Cuomo along with New York Senate Majority Leader Andrea Stewart-Cousins and State Assembly Speaker Carl Heastie had announced plans to introduce a vote on the bill the Saturday prior. Stewart-Cousins said of the New York State Cannabis/Marijuana Regulation & Taxation Act “There were many important aspects of this legislation that needed to be addressed correctly […]especially the racial disparities that have plagued our state’s response to marijuana use and distribution as well as ensuring public safety […] and I am proud we have reached the finish line”.
The bill makes it legal for New Yorkers to possess up to three ounces of Marijuana
Lawmakers were keen to action the bill before April 1st so that it could be passed as part of the state budget. The hope is that legalization will create billions of dollars of income for the state through new taxes. In New York City the drug will be taxed at 13%. 9% state tax and 4% local. There will also be a potency tax of up to 3% per milligram of THC.

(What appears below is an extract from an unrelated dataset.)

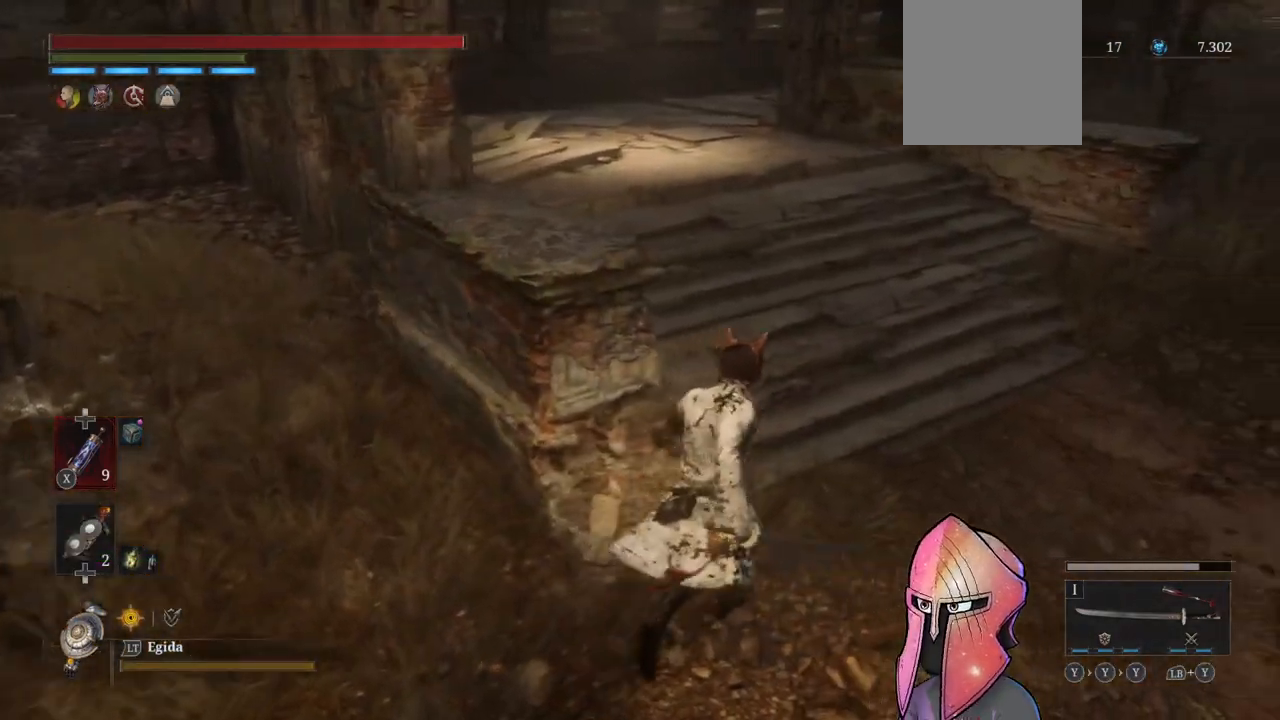
{"buttons": ["B"], "left_stick": "up", "right_stick": "center", "events": [[150, "left_stick", "up"]]}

The bill also includes other measures.
- It will establish The Office Of Cannabis Management. The office will regulate both medical and recreational marijuana.
- A two-tier licensing system will be implemented to prevent growers from also owning retail stores and for quality control.
- New Yorkers will be allowed to grow the plant. The limit is three mature plants per adult and 6 per household.
- Lawmakers will try to promote economic equality through the bill. 50% of licenses are set to go to minority or woman-owned business enterprises, or distressed farmers, or service-disabled veterans to encourage participation in the industry.
- Local municipalities can opt-out of retail dispensaries but they cannot opt-out of the statewide legalization.
- It is still illegal to be under the influence of the drug whilst driving.
Perhaps the most impactful and important part of the legislation is that it will expunge the records of those previously convicted of marijuana offenses.